Patrice Perkins, who had been living in the camp for two and a half months, said that the encampment’s location was relatively tucked away. He expressed frustration that many of the residents will be pushed out towards other parts of SoMa and downtown.
“We found a place where you’re not in public. We’re not bothering anybody here,” he said. He pointed out the no parking signs along the street.
“See, no parking. It’s not being used.”
His neighbor in the camp, James Belcher, said that the eviction was causing him to miss two classes at Laney College. “I missed Civil War History this morning, and I’ll miss math at 10:30,” he said. Belcher said he has been studying for a few solid semesters and earning good grades while looking for work, but struggling, based in part on issues associated with being a disabled veteran.
“It’s difficult for me to study in this little tent and stay in school,” he said.
One resident, who said she provided first aid at the camp, shared disinfectant wipes with a DPW worker when he expressed a need for them.
One of the city’s stated concerns with the camp was the presence of children, and in Gallagher’s outreach statement he said at least two children lived in the camp.
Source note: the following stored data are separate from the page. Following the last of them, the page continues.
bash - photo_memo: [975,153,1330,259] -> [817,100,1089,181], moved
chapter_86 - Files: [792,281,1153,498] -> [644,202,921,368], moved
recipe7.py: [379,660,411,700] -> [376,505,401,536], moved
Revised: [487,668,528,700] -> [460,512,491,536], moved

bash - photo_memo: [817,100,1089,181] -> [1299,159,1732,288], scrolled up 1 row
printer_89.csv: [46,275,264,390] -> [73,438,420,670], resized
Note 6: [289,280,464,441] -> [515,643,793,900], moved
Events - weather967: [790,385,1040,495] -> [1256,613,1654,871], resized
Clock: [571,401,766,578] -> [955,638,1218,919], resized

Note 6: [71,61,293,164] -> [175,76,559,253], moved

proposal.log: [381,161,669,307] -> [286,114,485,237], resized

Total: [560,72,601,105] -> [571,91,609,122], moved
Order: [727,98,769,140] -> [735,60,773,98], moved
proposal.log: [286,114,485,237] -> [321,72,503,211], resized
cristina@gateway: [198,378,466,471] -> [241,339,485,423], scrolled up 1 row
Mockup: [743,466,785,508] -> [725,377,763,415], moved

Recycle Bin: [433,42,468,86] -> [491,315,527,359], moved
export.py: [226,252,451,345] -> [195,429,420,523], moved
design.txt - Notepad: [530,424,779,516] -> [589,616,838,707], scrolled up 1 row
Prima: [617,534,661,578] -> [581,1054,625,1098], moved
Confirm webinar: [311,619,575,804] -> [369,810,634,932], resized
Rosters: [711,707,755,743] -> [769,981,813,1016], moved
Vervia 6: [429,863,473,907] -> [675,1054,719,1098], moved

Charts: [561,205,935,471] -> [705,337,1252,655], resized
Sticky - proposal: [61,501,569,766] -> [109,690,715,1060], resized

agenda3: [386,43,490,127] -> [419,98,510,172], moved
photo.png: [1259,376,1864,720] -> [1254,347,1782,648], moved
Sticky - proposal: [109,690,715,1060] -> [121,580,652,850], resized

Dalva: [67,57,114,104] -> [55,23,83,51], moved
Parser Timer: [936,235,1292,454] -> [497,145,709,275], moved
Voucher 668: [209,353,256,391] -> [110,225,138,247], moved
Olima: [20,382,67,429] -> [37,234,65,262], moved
None were present this morning, and Wrathall said that in her previous visits to the camp, she hadn’t seen any.
“I’ve never seen kids here, but if I did, I would take them to CPS [Child Protective Services]. Of if they’re older, 16 or 17, I would connect them to services like Huckleberry House. I would never walk away from someone who is 18 or under in the encampment. Its not safe,” she said.
“Homelessness is not a crime. People are afraid for the public to see their children because they will be taken away from them. And for what, the crime of being poor?” said Gallagher.
The Homeless Outreach Team secured rooms for several of the people who were evicted, including Stallings and Crisco.
“They’re housing me. I’ve been waiting on the VA list for housing for four and a half years,” said Crisco. “I’m a combat vet. I used to be a business owner. But life does things to you. Ends up putting you in places you didn’t plan on being.”
Crisco said he was happy to accept the room, but frustrated in general with the way the homeless are pushed around.
“I’m only human. I can only take so much pushing and prodding,” he said. “Sometimes, someone’s going to snap. And they’ll say, it’s the drugs. They never say, maybe it’s us. Maybe its what we’re doing to them.”